═════ PASSAGE ═════

Strength of OGS players

I used the height metric because it’s a much more obvious example of different metrics that you can’t compare by looking just at the numbers without converting them.

Ranks across servers are the same — we just don’t know the conversion rates, so it’s not as obvious. Still, we shouldn’t think because a 1k is stronger on OGS than a 1k on KGS, that this means anything about the relative strength of the players on different servers. It just means the numbers aren’t directly comparable without conversion.

This is exactly how the myth that Napoleon was really short got started… French feet were longer than American feet and so comparing the numbers directly made it sound like he was shorter than he actually was, which for the time period he was considerably average in height.

1 Like

What could you mean by “ranks across the servers are the same” if you need to convert between them?

Ranks across the servers are different … and we don’t know the conversion rates.

A KGS 1d is different in skill to an OGS 1d: that’s the observation.

2 Likes

We all trailed off from the topic. If OP’s forum nick matches OGS one then we can look at the game history. We have ~7 ranked games against not bots and not weird. And the games look ok. Maybe you @wilhelm4 simply have not adjusted yet. When I changed servers first games on new servers usually weren’t good.

I don’t think discussion about how ranks are bad or weird is warranted here.

2 Likes

Everybody here is concerned about the size of their… rank! :laughing:
And the issue is exactly that: “How could it be that I am 3’ on one server and 5’ on another one?”
All servers use same scale: kyus and dans. But the values are different because the scales are not comparable. That’s a nonsense.
The case looks just as BHydden said about Napoleon: same names but different metrics. That’s confusing.
Only reasonable answer seems to be: don’t stress about your rank, just play and have fun! :wink:

5 Likes

The purpose of a rank is not to give you a sense of identity, but rather to aid you in finding a roughly even game in a given environment. I think OGS does that well.
If you adamantly hold to being a 3k, but lose most of your even games, then maybe your “rank” is more pride than function.
If you adamantly hold to being 10k, because there’s just no way you’re strong enough to be SDK yet, but yet you win almost all your even games, then maybe your “rank” is more fear than function.
I think this thread may have a lot of behind the scenes overlap with The mind game - opponent's rank?

Though outdated, the message of this graph still rings true… attempting to compare ratings between unrelated pools is folly.

10 Likes

I think OGS way of combining 9x9 and 19x19 ranks is a little bit wrong. On 9x9 the wins and losses have significantly more noise than 19x19 yet the numbers are combined just like that. A win or loss streak on 9x9 seems to make the following 19x19 games be unevenly matched.

3 Likes

In the past we had unique ranks for all combinations of board size and time control, but we got complaints about that too. Being strong in one and then playing in a different category was perceived as a form of sandbagging.

2 Likes

The OP’s question is directly related to OGS ranks and ranks being weird is the explanation. I don’t see how it is derailing from the topic.

═════

• REQUIRED WORK
1. According to the thread on OGS player strength, what did OGS have in the past for board size and time control?
2. In the thread on OGS player strength, why does one poster consider the way OGS combines 9x9 and 19x19 ranks a little wrong?
3. Reproduce from the thread on OGS player strength the part that begins with the words containing "Only reasonable answer" and ends with "pools is folly.".

═════ PROVIDED INFORMATION ═════

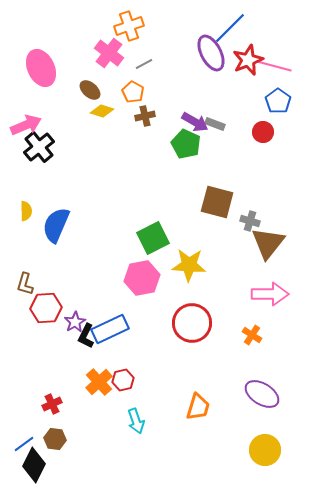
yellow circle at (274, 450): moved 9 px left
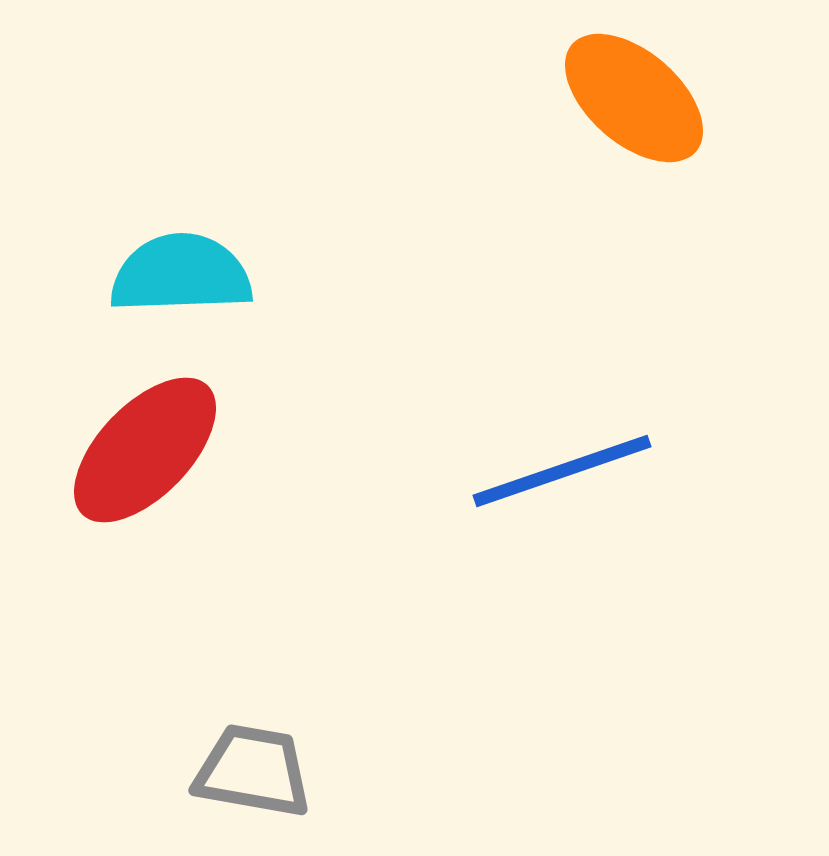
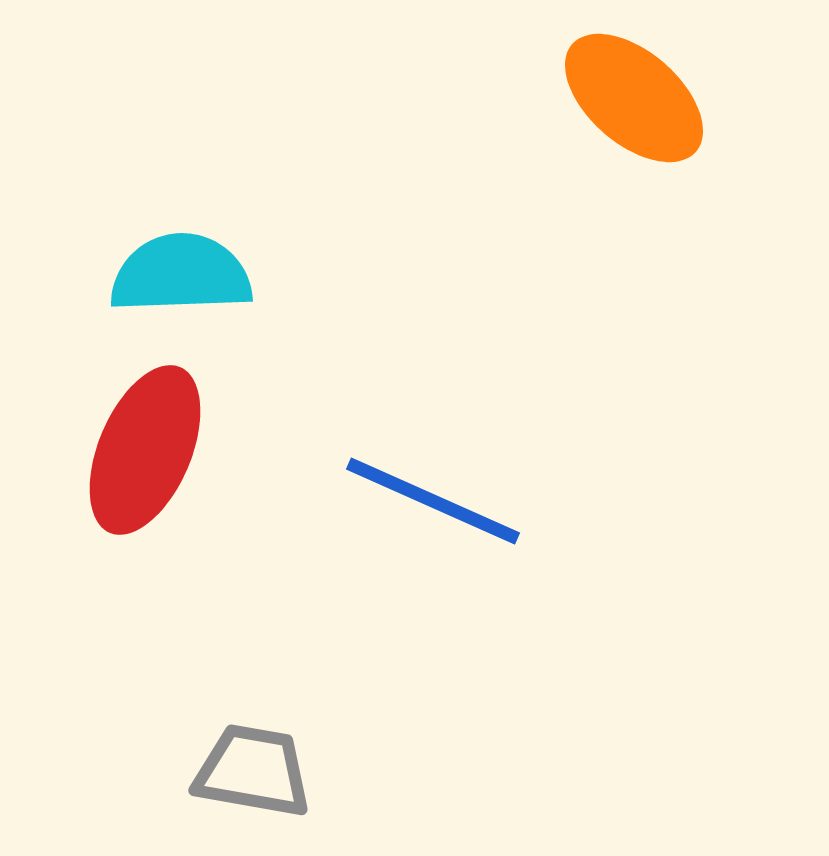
red ellipse: rotated 21 degrees counterclockwise
blue line: moved 129 px left, 30 px down; rotated 43 degrees clockwise
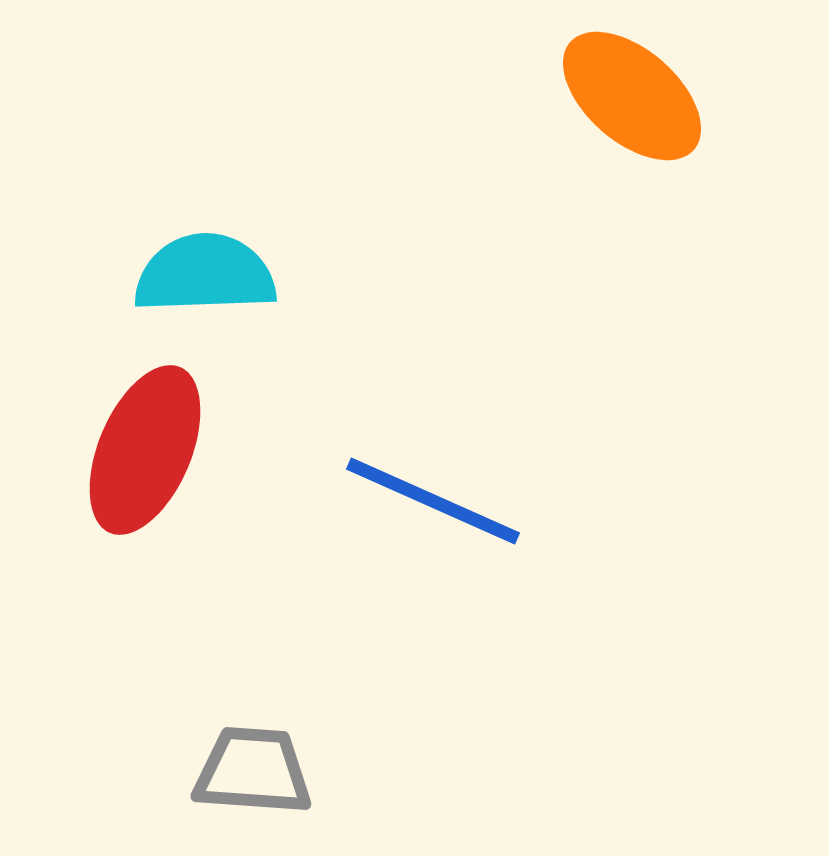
orange ellipse: moved 2 px left, 2 px up
cyan semicircle: moved 24 px right
gray trapezoid: rotated 6 degrees counterclockwise
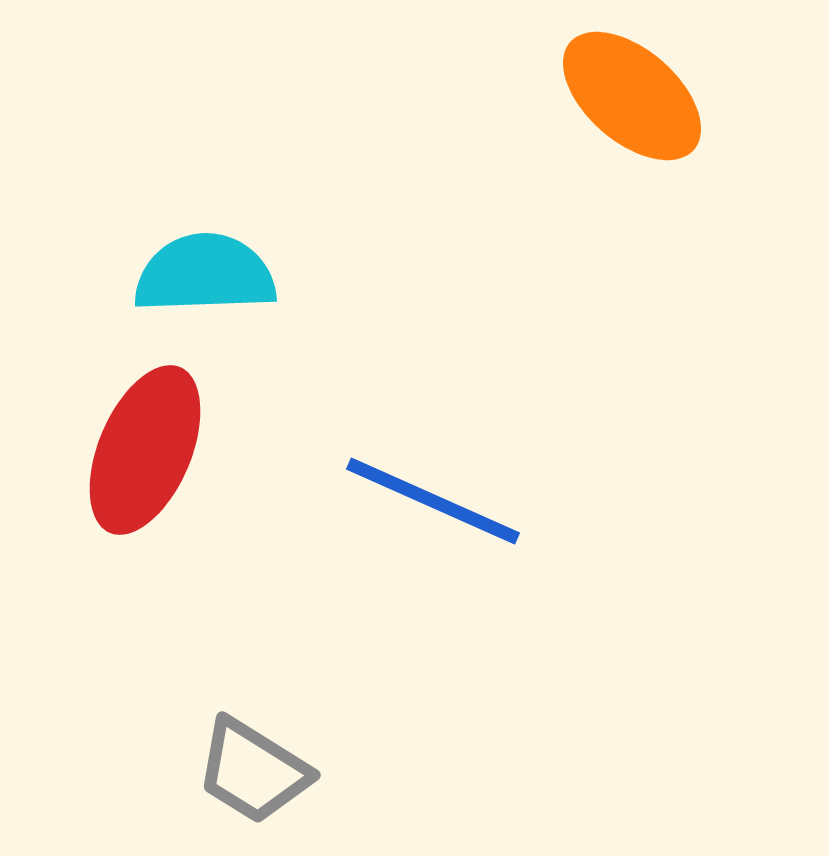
gray trapezoid: rotated 152 degrees counterclockwise
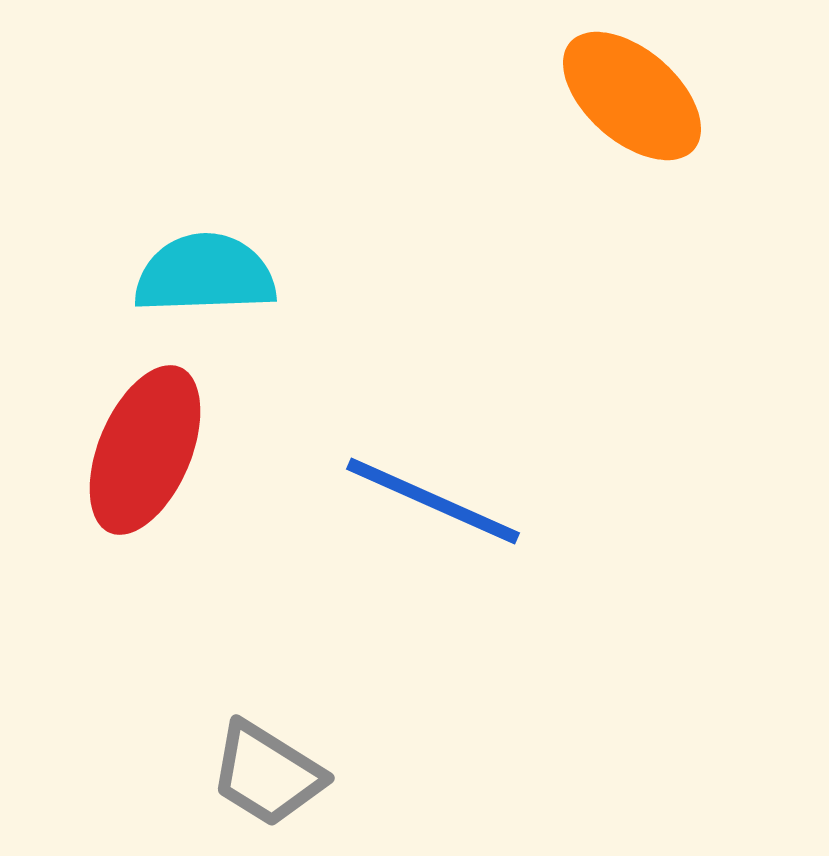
gray trapezoid: moved 14 px right, 3 px down
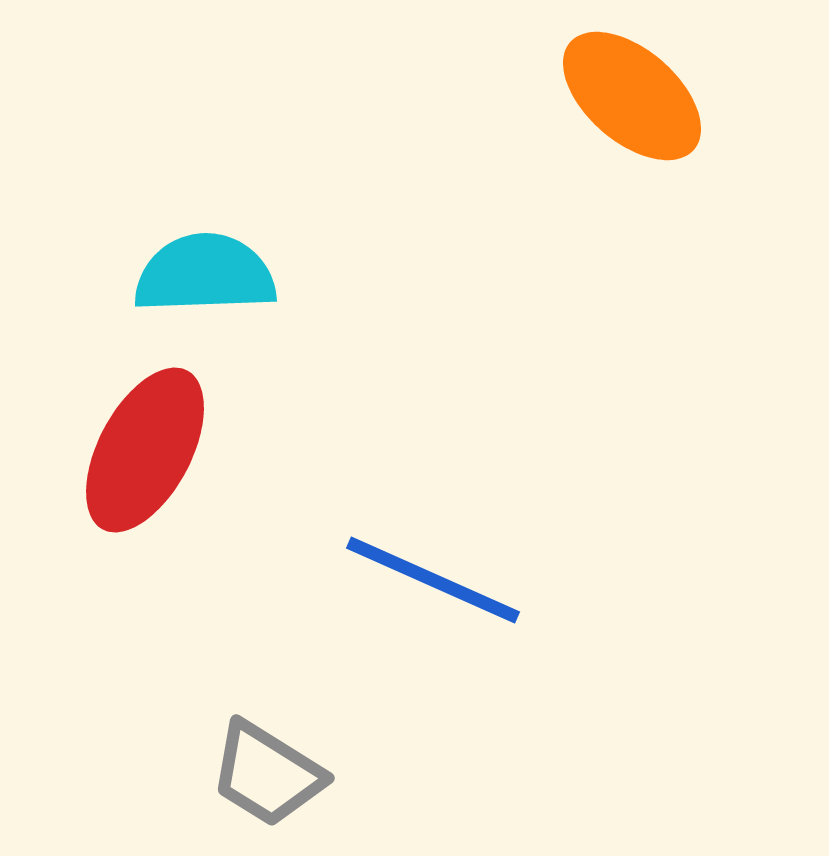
red ellipse: rotated 5 degrees clockwise
blue line: moved 79 px down
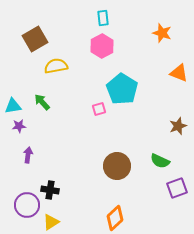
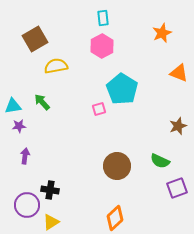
orange star: rotated 30 degrees clockwise
purple arrow: moved 3 px left, 1 px down
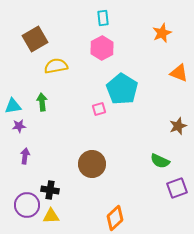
pink hexagon: moved 2 px down
green arrow: rotated 36 degrees clockwise
brown circle: moved 25 px left, 2 px up
yellow triangle: moved 6 px up; rotated 30 degrees clockwise
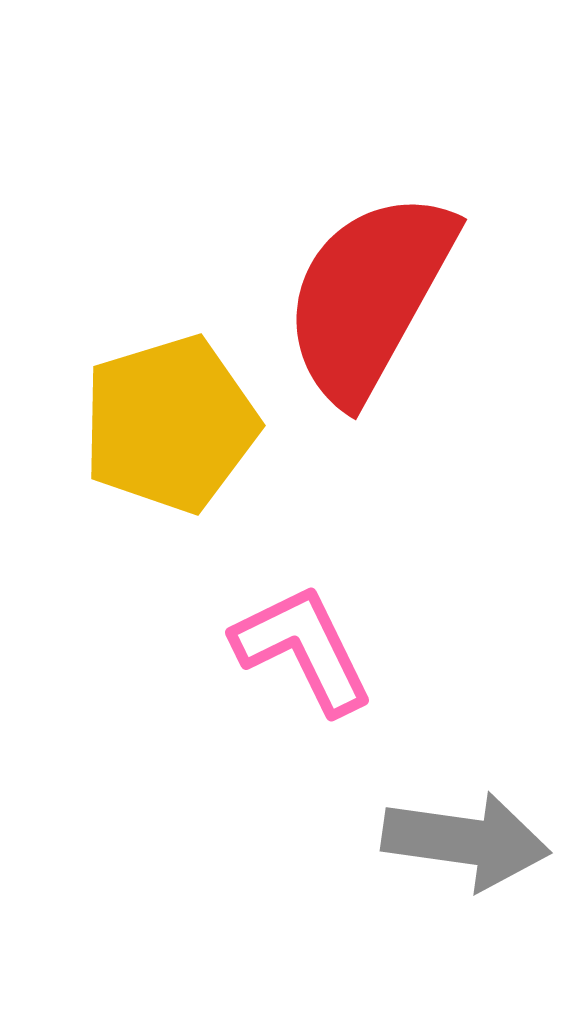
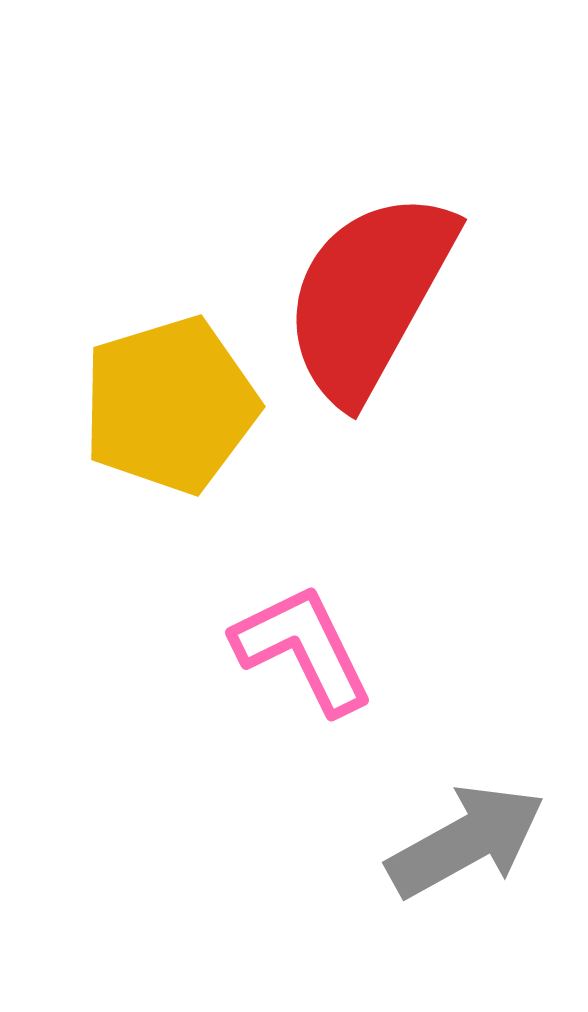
yellow pentagon: moved 19 px up
gray arrow: rotated 37 degrees counterclockwise
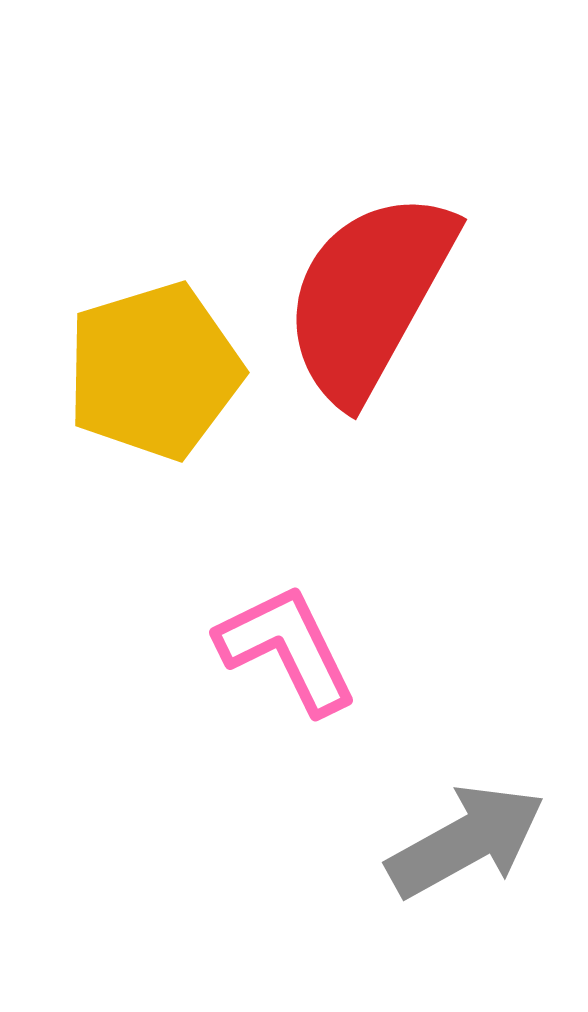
yellow pentagon: moved 16 px left, 34 px up
pink L-shape: moved 16 px left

═════

• WORKED SOLUTIONS
1. It had unique ranks for all combinations of board size and time control.

2. Wins and losses on 9x9 carry significantly more noise than those on 19x19, yet the numbers are combined anyway. As a result, a win or loss streak on 9x9 seems to leave the following 19x19 games unevenly matched.

3.
Only reasonable answer seems to be: don’t stress about your rank, just play and have fun! :wink:

5 Likes

The purpose of a rank is not to give you a sense of identity, but rather to aid you in finding a roughly even game in a given environment. I think OGS does that well.
If you adamantly hold to being a 3k, but lose most of your even games, then maybe your “rank” is more pride than function.
If you adamantly hold to being 10k, because there’s just no way you’re strong enough to be SDK yet, but yet you win almost all your even games, then maybe your “rank” is more fear than function.
I think this thread may have a lot of behind the scenes overlap with The mind game - opponent's rank?

Though outdated, the message of this graph still rings true… attempting to compare ratings between unrelated pools is folly.